NBC Connecticut Investigates has reported a series of stories about techniques to detect and prevent these kinds of crashes.

One of the tools the state has been testing out is a wrong-way driver deterrence system.

The pilot project is located on the I-84 off ramp at exit 8 in Danbury.

The DOT said it chose that spot because it has had a high number of wrong-way crashes in the past.

Drivers from the area said they could see how wrong-way drivers might pull out of a small business district along the exit 8 off-ramp and go the wrong way into oncoming traffic.

“People come out and do a left-hand turn, I’ve seen it.  And then by the time they see the wrong way sign, that’s it,” said Joseph Rosso of Danbury.

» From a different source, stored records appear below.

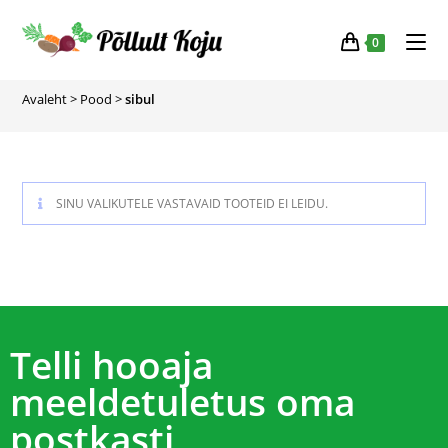
0
Avaleht
>
Pood
>
sibul
SINU VALIKUTELE VASTAVAID TOOTEID EI LEIDU.
Telli hooaja
meeldetuletus oma
postkasti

In early September the state Department of Transportation wrapped up installation of its first pilot test site for wrong-way driver detection using motion sensors connected to the off-ramp’s traffic light system.

“We set it up in a way that it could detect drivers that were traveling in the wrong direction and that detection would then turn on flashing lights that are on the top of the wrong way signs,” said Mark Carlino, the DOT’s division chief of Traffic Engineering.   

The DOT said in just in the first two and a half months, the detection system has been tripped 5 times by wrong-way drivers, and the flashing wrong way sign likely led them to turn around.

Carlino added, “It shows that the technology does work, it’s working in this location.”

One area driver said all this helps, but also believes more “one way” signs right outside the businesses where people might take a left turn and go the wrong way, would also make a difference.

“That’s all you need to do.  It’s simple,” said James Edwards of Southbury.

Going low tech like Edwards suggested may not exactly have been what the DOT did in Danbury.

However, it is a lower tech solution than what safety experts designed in neighboring Rhode Island. 

Rhode Island’s system feeds photos of the wrong way drivers back to its headquarters and can quickly put alerts on digital highway signs to alert drivers.   The program there has had some encouraging early results.

The pilot system the DOT has in Danbury does not capture photos or video, and the alert that gets sent when a wrong-way driver is detected is an automated email to traffic engineers. 

However, the state says its system, while lower tech, is also lower cost. 

The one in Danbury has a price tag of roughly $75,000, and Carlino said when you add the extras like Rhode Island has in its system, the costs go up rapidly.